Records supplied
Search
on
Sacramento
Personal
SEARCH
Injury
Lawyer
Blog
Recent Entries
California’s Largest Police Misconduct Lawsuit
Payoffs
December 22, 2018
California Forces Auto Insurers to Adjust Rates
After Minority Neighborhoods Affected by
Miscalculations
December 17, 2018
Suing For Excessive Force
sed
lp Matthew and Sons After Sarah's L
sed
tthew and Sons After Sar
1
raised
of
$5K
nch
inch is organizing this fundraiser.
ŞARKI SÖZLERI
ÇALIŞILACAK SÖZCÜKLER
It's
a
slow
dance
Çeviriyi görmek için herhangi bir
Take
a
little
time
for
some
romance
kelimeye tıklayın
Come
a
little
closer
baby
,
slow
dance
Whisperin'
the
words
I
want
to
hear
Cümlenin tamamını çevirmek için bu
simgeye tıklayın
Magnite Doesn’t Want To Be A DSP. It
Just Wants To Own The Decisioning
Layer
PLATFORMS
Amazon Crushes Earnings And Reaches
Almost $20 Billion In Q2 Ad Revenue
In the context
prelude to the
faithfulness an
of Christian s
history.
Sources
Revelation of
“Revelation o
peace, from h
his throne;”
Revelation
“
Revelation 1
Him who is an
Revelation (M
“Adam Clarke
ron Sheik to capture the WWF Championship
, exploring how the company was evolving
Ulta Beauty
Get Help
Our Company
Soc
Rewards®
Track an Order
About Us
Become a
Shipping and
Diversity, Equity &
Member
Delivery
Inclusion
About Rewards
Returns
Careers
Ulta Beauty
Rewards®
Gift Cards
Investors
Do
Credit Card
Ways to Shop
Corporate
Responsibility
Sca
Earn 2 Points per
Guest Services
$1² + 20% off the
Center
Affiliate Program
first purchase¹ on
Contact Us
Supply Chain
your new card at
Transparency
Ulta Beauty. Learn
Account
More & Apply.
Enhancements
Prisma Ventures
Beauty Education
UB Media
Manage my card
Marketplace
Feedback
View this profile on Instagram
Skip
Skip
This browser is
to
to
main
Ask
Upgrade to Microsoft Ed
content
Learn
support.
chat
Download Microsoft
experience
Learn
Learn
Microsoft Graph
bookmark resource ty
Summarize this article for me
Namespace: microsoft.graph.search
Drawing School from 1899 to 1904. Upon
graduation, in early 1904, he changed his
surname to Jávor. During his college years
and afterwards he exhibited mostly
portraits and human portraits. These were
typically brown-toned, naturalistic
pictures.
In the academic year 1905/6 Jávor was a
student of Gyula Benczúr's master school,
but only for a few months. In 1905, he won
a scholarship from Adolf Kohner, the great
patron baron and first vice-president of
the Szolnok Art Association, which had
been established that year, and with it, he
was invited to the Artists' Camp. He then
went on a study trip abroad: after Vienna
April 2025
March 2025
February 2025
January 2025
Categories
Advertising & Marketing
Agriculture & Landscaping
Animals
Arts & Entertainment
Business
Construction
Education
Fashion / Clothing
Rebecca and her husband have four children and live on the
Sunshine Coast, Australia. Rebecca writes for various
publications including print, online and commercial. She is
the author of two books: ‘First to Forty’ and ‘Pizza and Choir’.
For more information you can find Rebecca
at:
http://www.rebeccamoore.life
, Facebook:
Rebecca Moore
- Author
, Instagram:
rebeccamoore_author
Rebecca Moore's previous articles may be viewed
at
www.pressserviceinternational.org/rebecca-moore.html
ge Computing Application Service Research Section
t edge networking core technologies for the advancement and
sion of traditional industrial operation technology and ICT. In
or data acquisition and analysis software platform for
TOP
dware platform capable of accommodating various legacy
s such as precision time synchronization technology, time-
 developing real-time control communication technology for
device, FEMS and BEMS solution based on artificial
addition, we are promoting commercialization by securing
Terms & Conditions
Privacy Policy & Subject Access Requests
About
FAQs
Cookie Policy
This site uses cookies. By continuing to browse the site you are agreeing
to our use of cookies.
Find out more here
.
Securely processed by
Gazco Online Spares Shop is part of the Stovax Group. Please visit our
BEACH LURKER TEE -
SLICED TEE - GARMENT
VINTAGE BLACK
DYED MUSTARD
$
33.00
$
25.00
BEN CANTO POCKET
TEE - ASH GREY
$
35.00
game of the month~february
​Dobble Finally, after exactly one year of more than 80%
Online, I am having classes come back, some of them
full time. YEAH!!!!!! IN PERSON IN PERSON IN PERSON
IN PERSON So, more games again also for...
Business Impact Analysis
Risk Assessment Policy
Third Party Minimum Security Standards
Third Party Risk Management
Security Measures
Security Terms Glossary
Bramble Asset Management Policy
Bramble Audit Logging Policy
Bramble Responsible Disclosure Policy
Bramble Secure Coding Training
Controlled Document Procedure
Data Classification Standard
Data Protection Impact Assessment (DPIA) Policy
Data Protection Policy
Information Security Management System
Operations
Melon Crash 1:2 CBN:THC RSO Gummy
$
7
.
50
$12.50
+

Exercise aim
From the first entry to the last, reproduce everything precisely.

Task solution
Search
on
Sacramento
Personal
SEARCH
Injury
Lawyer
Blog
Recent Entries
California’s Largest Police Misconduct Lawsuit
Payoffs
December 22, 2018
California Forces Auto Insurers to Adjust Rates
After Minority Neighborhoods Affected by
Miscalculations
December 17, 2018
Suing For Excessive Force
sed
lp Matthew and Sons After Sarah's L
sed
tthew and Sons After Sar
1
raised
of
$5K
nch
inch is organizing this fundraiser.
ŞARKI SÖZLERI
ÇALIŞILACAK SÖZCÜKLER
It's
a
slow
dance
Çeviriyi görmek için herhangi bir
Take
a
little
time
for
some
romance
kelimeye tıklayın
Come
a
little
closer
baby
,
slow
dance
Whisperin'
the
words
I
want
to
hear
Cümlenin tamamını çevirmek için bu
simgeye tıklayın
Magnite Doesn’t Want To Be A DSP. It
Just Wants To Own The Decisioning
Layer
PLATFORMS
Amazon Crushes Earnings And Reaches
Almost $20 Billion In Q2 Ad Revenue
In the context
prelude to the
faithfulness an
of Christian s
history.
Sources
Revelation of
“Revelation o
peace, from h
his throne;”
Revelation
“
Revelation 1
Him who is an
Revelation (M
“Adam Clarke
ron Sheik to capture the WWF Championship
, exploring how the company was evolving
Ulta Beauty
Get Help
Our Company
Soc
Rewards®
Track an Order
About Us
Become a
Shipping and
Diversity, Equity &
Member
Delivery
Inclusion
About Rewards
Returns
Careers
Ulta Beauty
Rewards®
Gift Cards
Investors
Do
Credit Card
Ways to Shop
Corporate
Responsibility
Sca
Earn 2 Points per
Guest Services
$1² + 20% off the
Center
Affiliate Program
first purchase¹ on
Contact Us
Supply Chain
your new card at
Transparency
Ulta Beauty. Learn
Account
More & Apply.
Enhancements
Prisma Ventures
Beauty Education
UB Media
Manage my card
Marketplace
Feedback
View this profile on Instagram
Skip
Skip
This browser is
to
to
main
Ask
Upgrade to Microsoft Ed
content
Learn
support.
chat
Download Microsoft
experience
Learn
Learn
Microsoft Graph
bookmark resource ty
Summarize this article for me
Namespace: microsoft.graph.search
Drawing School from 1899 to 1904. Upon
graduation, in early 1904, he changed his
surname to Jávor. During his college years
and afterwards he exhibited mostly
portraits and human portraits. These were
typically brown-toned, naturalistic
pictures.
In the academic year 1905/6 Jávor was a
student of Gyula Benczúr's master school,
but only for a few months. In 1905, he won
a scholarship from Adolf Kohner, the great
patron baron and first vice-president of
the Szolnok Art Association, which had
been established that year, and with it, he
was invited to the Artists' Camp. He then
went on a study trip abroad: after Vienna
April 2025
March 2025
February 2025
January 2025
Categories
Advertising & Marketing
Agriculture & Landscaping
Animals
Arts & Entertainment
Business
Construction
Education
Fashion / Clothing
Rebecca and her husband have four children and live on the
Sunshine Coast, Australia. Rebecca writes for various
publications including print, online and commercial. She is
the author of two books: ‘First to Forty’ and ‘Pizza and Choir’.
For more information you can find Rebecca
at:
http://www.rebeccamoore.life
, Facebook:
Rebecca Moore
- Author
, Instagram:
rebeccamoore_author
Rebecca Moore's previous articles may be viewed
at
www.pressserviceinternational.org/rebecca-moore.html
ge Computing Application Service Research Section
t edge networking core technologies for the advancement and
sion of traditional industrial operation technology and ICT. In
or data acquisition and analysis software platform for
TOP
dware platform capable of accommodating various legacy
s such as precision time synchronization technology, time-
 developing real-time control communication technology for
device, FEMS and BEMS solution based on artificial
addition, we are promoting commercialization by securing
Terms & Conditions
Privacy Policy & Subject Access Requests
About
FAQs
Cookie Policy
This site uses cookies. By continuing to browse the site you are agreeing
to our use of cookies.
Find out more here
.
Securely processed by
Gazco Online Spares Shop is part of the Stovax Group. Please visit our
BEACH LURKER TEE -
SLICED TEE - GARMENT
VINTAGE BLACK
DYED MUSTARD
$
33.00
$
25.00
BEN CANTO POCKET
TEE - ASH GREY
$
35.00
game of the month~february
​Dobble Finally, after exactly one year of more than 80%
Online, I am having classes come back, some of them
full time. YEAH!!!!!! IN PERSON IN PERSON IN PERSON
IN PERSON So, more games again also for...
Business Impact Analysis
Risk Assessment Policy
Third Party Minimum Security Standards
Third Party Risk Management
Security Measures
Security Terms Glossary
Bramble Asset Management Policy
Bramble Audit Logging Policy
Bramble Responsible Disclosure Policy
Bramble Secure Coding Training
Controlled Document Procedure
Data Classification Standard
Data Protection Impact Assessment (DPIA) Policy
Data Protection Policy
Information Security Management System
Operations
Melon Crash 1:2 CBN:THC RSO Gummy
$
7
.
50
$12.50
+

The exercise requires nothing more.